■ Requirement: In the data below, find the line containing "pinky tip: (376, 211)"; transcribe it and each line after it exactly, through the last, skipping pictures.

■ Extracted entries:
=== Section Start ===

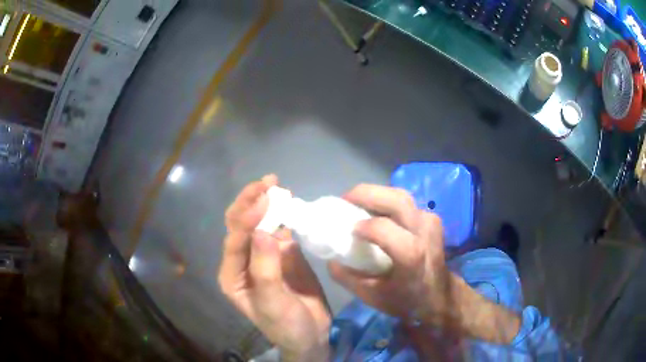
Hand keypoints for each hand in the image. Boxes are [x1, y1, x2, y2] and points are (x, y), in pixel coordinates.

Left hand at [218, 175, 330, 359]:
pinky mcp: (284, 255)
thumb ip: (265, 269)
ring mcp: (264, 256)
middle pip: (240, 224)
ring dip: (267, 204)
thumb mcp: (273, 304)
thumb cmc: (287, 325)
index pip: (234, 239)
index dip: (248, 217)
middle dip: (251, 201)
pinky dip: (285, 216)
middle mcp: (244, 261)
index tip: (266, 199)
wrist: (312, 336)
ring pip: (260, 224)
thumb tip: (261, 231)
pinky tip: (292, 205)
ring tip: (279, 187)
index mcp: (233, 274)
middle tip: (268, 182)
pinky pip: (281, 230)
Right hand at [328, 184, 519, 343]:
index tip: (346, 229)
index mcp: (411, 254)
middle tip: (345, 199)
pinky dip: (388, 201)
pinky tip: (376, 211)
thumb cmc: (407, 299)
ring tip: (357, 202)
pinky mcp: (431, 219)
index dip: (362, 225)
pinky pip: (406, 203)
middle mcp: (424, 232)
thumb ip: (348, 278)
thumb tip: (330, 259)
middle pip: (396, 200)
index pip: (383, 228)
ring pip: (401, 196)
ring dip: (377, 195)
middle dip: (366, 193)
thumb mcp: (372, 297)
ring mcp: (430, 222)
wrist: (440, 296)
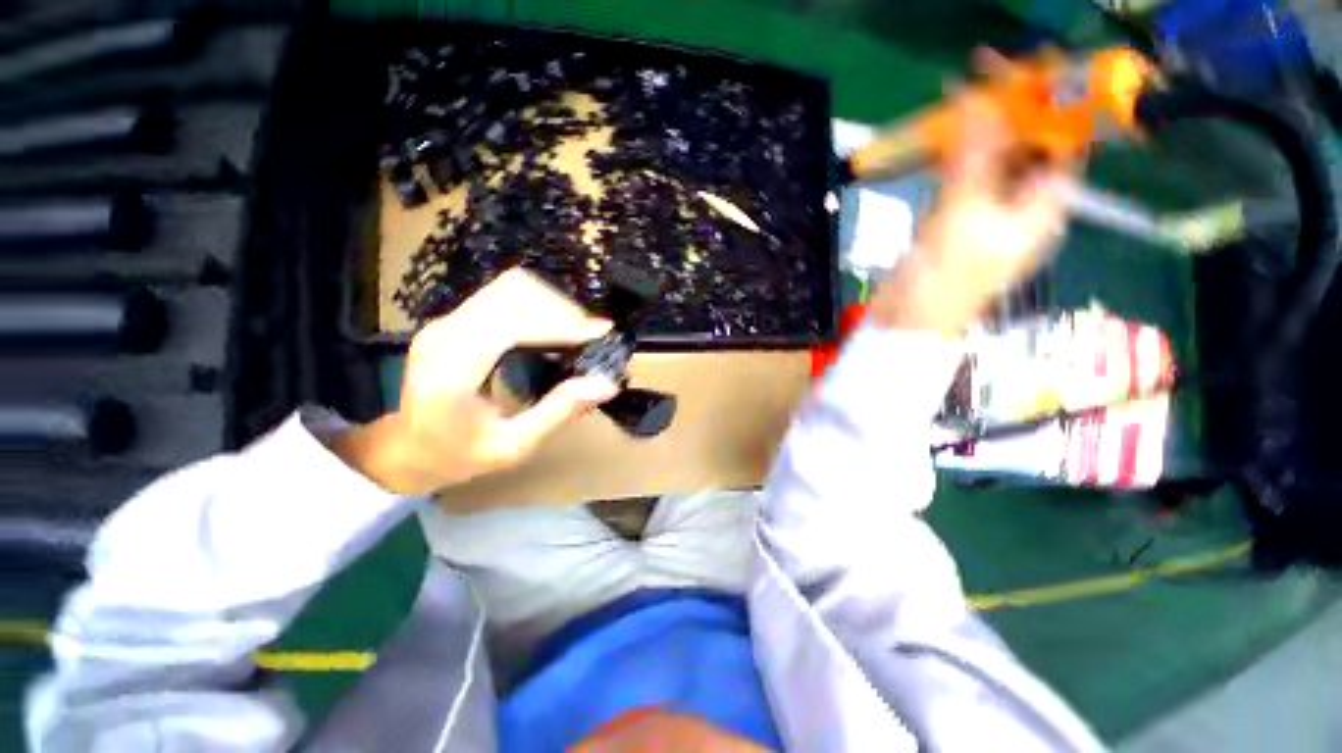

=== Section End ===

■ Solved problem:
pinky tip: (376, 211)
thumb cmc: (407, 299)
ring tip: (357, 202)
pinky mcp: (431, 219)
index dip: (362, 225)
pinky pip: (406, 203)
middle mcp: (424, 232)
thumb ip: (348, 278)
thumb tip: (330, 259)
middle pip: (396, 200)
index pip: (383, 228)
ring pip: (401, 196)
ring dip: (377, 195)
middle dip: (366, 193)
thumb mcp: (372, 297)
ring mcp: (430, 222)
wrist: (440, 296)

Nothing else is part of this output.